“Planet Earth is big enough for the two countries to succeed,” said Xi Jinping, China’s president, as he met his US counterpart Joe Biden in San Francisco. It was one of several upbeat messages between the US and Chinese leaders as they made their clearest bid to stabilise ties since a bitter trade war erupted in 2018. Though it remains tentative, the indications are that the two men achieved at least the beginnings of a “reset” in relations that have slumped to their lowest ebb in 40 years.
More than four hours of talks delivered some key agreements. Most significant was China’s undertaking to reopen military-to-military communications channels that it shut down after the then US House Speaker Nancy Pelosi visited Taiwan in August 2022. Beijing said it would curb the export of chemicals used to make fentanyl, the potent synthetic opioid that has been linked to hundreds of thousands of deaths in the US.

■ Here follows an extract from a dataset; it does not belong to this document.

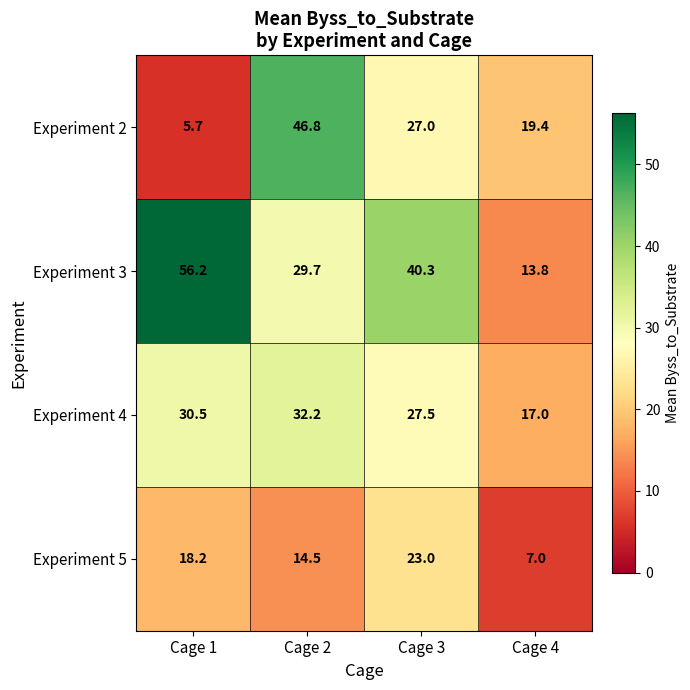

The Experiment 4 series shows 44.7 at Cage 1. True or false?

False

There were signs of efforts, too, to reduce tensions over Taiwan. Xi is said to have voiced some “exasperation” over suggestions by US officials that China might use military action as early as 2027 to reunify the self-governing island with the mainland — and to have said there were no such plans. While Chinese officials have been unsettled by remarks by Biden that he would order the US military to defend Taiwan from a Chinese attack, the US president pointedly sidestepped post-meeting questions over whether he stood by those statements.